■ Given text:
Stretching the Truth

After summertime stops in such locales as Hollywood, San Diego, and Centerville, the Funky Train has returned to familiar Westview. Today’s stop: the Fitness Center, where once again Funky endures the scorn of his still-nameless trainer, whom we call Fitness Girl.

These Fitness Girl arcs get me to wondering where Mr. “Write What You Know” works out. Maybe at the Medina Tone Fitness Center (motto: “Pain is temporary. Quitting lasts forever”)? I mainly wonder because of the way he draws fitness equipment: Funky is ensconced in what looks like a giant infant swing.  His submissive attitude in panel 3, under Fitness Girl’s disdainful gaze, infantilizes him further still. Here is a guy who at least tries to get fit: we see him run–well, jog; play tennis, and put up with this sneering witch of a “personal trainer.” He should be looking and feeling a little better, but Batiuk persists in portraying him as an elderly, hapless schlub.

What’s a Hemingway?

Major props as always to Beckoning Chasm, and to David O, Epicus Doomus, and Oddnoc, for helping me keep the snark fires burning every day!

As the first autumn leaf drops, Les and Cayla pack up the old porch swing.  What is surely intended to be romantic small talk could be read as icy, dismissive sarcasm with the addition of some quotation marks:

I’m glad you’re home, “Hemingway”…I missed you while you were “doing your Hollywood thing.”

After all, Les’ ultimately doomed movie project once promised big bucks and dreams of stardom. Instead, he’s back in Ohio with nothing to show for his time in LaLa Land.

■ Supplied entries:
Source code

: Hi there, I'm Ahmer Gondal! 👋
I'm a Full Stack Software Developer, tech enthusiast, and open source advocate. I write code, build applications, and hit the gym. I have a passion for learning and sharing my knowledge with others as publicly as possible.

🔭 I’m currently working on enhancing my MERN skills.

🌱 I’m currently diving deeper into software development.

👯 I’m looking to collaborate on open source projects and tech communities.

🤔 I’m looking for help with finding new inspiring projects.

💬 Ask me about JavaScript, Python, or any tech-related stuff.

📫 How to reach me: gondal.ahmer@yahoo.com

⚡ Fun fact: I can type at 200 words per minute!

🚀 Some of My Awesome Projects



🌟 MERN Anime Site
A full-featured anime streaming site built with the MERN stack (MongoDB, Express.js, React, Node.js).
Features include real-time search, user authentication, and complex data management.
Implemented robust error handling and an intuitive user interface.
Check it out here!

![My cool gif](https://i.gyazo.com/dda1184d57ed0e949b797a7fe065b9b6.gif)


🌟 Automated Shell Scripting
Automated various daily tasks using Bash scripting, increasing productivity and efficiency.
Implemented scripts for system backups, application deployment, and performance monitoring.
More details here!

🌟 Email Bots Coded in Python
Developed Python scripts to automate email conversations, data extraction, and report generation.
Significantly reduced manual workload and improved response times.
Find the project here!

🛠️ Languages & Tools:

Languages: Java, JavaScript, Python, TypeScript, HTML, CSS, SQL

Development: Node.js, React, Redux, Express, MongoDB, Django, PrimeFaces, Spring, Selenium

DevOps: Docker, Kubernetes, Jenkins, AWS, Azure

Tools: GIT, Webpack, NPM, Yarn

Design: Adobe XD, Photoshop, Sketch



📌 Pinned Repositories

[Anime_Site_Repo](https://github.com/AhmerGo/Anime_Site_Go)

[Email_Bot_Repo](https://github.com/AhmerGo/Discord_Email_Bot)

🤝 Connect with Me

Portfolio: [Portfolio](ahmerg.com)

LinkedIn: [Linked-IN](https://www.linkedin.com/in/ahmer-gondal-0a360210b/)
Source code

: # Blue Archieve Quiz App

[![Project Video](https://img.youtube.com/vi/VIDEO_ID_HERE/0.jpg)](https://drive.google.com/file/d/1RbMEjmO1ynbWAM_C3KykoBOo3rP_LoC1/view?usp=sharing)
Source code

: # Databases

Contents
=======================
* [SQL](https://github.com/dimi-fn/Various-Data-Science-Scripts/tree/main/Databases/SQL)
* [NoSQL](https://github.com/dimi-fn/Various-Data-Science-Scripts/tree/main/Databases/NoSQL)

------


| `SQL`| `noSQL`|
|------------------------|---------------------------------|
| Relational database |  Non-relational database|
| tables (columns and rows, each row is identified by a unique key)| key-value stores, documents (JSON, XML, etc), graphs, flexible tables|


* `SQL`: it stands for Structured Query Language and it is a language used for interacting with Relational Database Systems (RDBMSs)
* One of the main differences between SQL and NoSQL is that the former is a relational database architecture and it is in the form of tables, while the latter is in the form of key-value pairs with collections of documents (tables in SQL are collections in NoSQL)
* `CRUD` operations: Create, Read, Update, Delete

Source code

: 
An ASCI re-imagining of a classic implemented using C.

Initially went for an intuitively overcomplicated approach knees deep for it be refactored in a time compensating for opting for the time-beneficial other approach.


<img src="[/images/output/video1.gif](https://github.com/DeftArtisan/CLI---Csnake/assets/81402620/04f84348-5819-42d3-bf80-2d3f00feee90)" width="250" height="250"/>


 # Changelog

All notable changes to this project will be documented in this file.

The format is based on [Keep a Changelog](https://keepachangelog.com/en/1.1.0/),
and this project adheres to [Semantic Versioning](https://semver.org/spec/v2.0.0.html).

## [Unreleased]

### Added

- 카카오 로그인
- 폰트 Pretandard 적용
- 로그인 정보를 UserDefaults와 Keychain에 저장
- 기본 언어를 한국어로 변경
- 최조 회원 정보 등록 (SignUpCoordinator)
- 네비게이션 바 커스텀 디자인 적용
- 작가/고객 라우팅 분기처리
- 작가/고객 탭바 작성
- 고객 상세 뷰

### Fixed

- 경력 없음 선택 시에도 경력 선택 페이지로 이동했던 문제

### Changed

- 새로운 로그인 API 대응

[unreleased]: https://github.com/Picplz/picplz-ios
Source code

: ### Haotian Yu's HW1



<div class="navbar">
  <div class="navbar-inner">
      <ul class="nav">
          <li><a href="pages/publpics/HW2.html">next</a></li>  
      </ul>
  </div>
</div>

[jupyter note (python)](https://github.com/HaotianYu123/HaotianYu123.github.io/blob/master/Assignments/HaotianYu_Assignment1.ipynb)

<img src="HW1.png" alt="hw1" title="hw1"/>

■ Your instructions: Could you write the next part of the comic-strip post, starting after its final sentence? The rows aren't needed here.

■ Result for this task:
On a side note: every Sunday strip since August 3 has had these black borders around the panels…is Batiuk finally copping to how morbid and depressing his strip is?

Up in the Atiuk

Link to today’s strip.

Again, we are lacking any of our regular Funky Winkerbean cast…which is fine by me.  Young Blonde is watching what the youth of today are always watching–caterwauling blondes.  I mean, look at the mouth on that TV woman.  Did someone just hand her a comic book?

Meanwhile, Jff is up in the atiuk, transported by joy.  Much as I criticize, it is nice to see someone in any Batiuk work enjoying life.  And if “enjoying life” means reading comics, eating cookies and drinking milk, well, I’m not going to make trouble.  (By the way, if you’re wondering what’s going on anatomically, I think Jff is holding the cookie with his right hand, not holding both cookie and comic in some twisted left hand.) It’s also refreshing to see someone enjoy a comic book as a story being told, rather than just a handful of old pulp pages stapled together and intended to be stored for future worship.

Enjoy your comic, Jff!  Don’t let the fact that you’ll probably die tomorrow spoil the mood.   Whoops!  I didn’t mean that.  Whew!  Almost won a Pulitzer there!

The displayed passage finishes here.